Task statement -
Please reproduce the stretch of lines from the one containing "- Generated files" through the one containing "polymorphic class structure.", keeping each line unchanged.

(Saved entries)
====
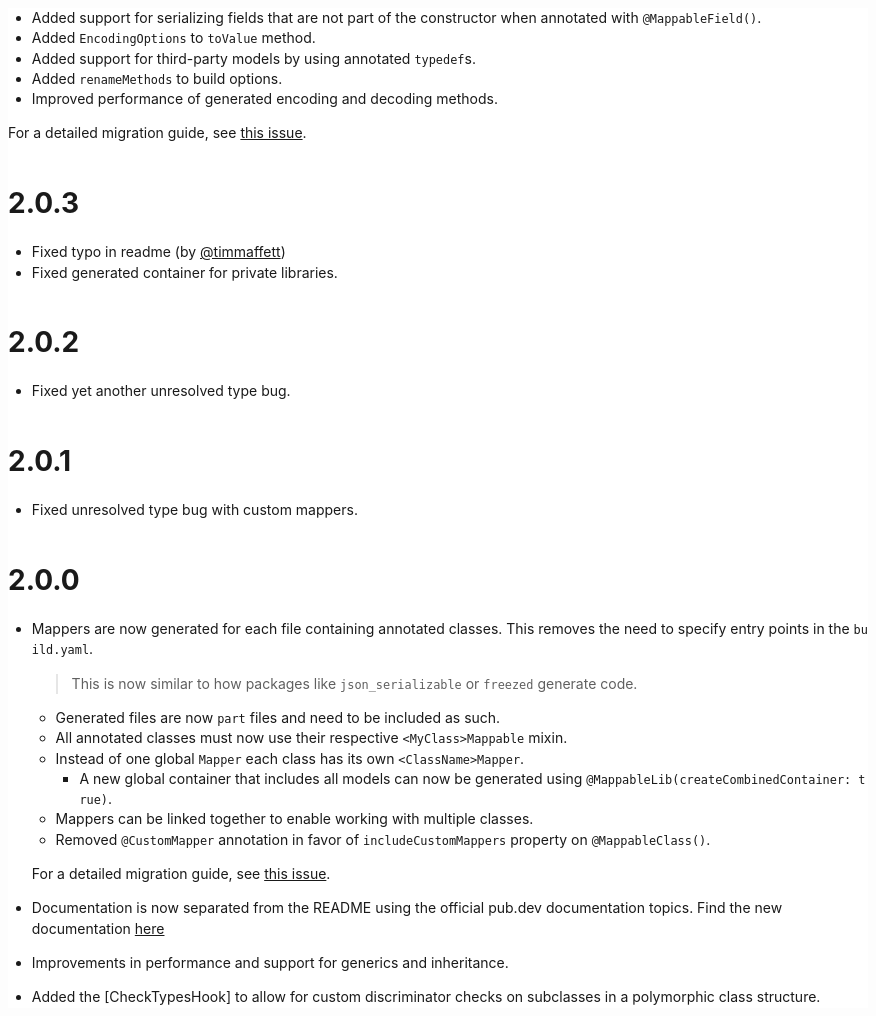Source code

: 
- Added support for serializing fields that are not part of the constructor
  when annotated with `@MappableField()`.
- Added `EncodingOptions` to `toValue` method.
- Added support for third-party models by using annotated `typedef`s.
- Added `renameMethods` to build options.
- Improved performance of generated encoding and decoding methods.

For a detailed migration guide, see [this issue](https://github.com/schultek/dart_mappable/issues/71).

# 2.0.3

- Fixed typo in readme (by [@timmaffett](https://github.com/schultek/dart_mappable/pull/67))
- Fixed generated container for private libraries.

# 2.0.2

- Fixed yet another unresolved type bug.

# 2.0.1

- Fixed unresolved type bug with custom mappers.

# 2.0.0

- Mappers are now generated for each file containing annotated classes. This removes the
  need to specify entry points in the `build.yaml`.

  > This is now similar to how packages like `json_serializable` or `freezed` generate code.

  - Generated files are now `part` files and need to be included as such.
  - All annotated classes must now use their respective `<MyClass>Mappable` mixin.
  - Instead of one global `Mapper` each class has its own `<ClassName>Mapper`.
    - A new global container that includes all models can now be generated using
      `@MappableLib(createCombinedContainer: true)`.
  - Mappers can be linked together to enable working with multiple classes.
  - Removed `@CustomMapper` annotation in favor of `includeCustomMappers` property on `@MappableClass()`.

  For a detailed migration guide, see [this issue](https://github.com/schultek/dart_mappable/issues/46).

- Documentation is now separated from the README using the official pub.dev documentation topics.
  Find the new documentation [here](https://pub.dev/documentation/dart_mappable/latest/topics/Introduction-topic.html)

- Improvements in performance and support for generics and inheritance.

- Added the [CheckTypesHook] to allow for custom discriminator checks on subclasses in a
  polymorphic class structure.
====
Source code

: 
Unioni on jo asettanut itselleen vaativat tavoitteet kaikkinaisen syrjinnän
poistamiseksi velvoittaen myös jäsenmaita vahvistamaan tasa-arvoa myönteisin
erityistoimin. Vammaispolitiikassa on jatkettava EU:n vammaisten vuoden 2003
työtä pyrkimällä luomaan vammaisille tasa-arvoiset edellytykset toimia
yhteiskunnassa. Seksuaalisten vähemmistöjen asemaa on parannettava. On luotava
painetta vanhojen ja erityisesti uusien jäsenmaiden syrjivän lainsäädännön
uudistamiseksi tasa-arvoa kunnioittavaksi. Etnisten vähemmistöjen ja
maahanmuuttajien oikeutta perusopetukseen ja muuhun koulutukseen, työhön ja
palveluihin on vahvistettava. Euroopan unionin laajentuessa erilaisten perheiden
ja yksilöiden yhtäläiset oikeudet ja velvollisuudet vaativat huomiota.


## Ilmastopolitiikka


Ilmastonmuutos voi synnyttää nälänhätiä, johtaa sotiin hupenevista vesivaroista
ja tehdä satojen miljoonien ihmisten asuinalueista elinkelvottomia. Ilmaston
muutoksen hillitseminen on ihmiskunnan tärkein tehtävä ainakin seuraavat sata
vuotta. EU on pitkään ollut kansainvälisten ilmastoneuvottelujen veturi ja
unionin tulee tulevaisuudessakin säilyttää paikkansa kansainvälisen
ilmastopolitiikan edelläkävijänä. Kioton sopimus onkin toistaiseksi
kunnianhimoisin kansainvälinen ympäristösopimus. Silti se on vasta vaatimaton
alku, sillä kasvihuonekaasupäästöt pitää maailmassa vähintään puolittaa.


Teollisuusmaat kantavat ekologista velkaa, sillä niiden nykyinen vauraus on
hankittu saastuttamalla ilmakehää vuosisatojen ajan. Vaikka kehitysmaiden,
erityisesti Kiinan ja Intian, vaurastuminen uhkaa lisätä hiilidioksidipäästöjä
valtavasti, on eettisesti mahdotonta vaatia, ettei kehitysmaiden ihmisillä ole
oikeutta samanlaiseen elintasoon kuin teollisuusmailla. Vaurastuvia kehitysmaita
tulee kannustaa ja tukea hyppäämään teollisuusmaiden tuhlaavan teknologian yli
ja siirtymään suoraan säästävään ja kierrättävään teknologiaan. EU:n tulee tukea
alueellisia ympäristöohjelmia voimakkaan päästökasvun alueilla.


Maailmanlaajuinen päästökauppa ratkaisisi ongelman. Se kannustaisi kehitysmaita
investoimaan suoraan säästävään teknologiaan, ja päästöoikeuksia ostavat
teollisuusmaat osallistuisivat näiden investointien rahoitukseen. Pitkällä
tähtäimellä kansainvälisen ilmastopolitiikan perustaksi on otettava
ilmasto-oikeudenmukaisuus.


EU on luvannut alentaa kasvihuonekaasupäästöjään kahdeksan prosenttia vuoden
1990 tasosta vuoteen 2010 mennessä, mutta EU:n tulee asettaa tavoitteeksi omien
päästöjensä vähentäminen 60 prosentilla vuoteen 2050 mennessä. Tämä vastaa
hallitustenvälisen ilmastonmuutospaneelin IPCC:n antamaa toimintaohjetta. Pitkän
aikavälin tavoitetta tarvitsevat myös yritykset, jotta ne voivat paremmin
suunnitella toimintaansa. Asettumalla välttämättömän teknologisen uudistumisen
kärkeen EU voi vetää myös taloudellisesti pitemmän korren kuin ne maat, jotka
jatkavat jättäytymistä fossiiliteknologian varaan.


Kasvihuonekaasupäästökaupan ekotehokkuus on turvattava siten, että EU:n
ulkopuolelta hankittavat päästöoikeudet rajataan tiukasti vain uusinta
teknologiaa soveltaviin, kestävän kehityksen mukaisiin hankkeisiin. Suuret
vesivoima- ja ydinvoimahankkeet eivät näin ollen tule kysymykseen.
====
Solved exercise -
  - Generated files are now `part` files and need to be included as such.
  - All annotated classes must now use their respective `<MyClass>Mappable` mixin.
  - Instead of one global `Mapper` each class has its own `<ClassName>Mapper`.
    - A new global container that includes all models can now be generated using
      `@MappableLib(createCombinedContainer: true)`.
  - Mappers can be linked together to enable working with multiple classes.
  - Removed `@CustomMapper` annotation in favor of `includeCustomMappers` property on `@MappableClass()`.

  For a detailed migration guide, see [this issue](https://github.com/schultek/dart_mappable/issues/46).

- Documentation is now separated from the README using the official pub.dev documentation topics.
  Find the new documentation [here](https://pub.dev/documentation/dart_mappable/latest/topics/Introduction-topic.html)

- Improvements in performance and support for generics and inheritance.

- Added the [CheckTypesHook] to allow for custom discriminator checks on subclasses in a
  polymorphic class structure.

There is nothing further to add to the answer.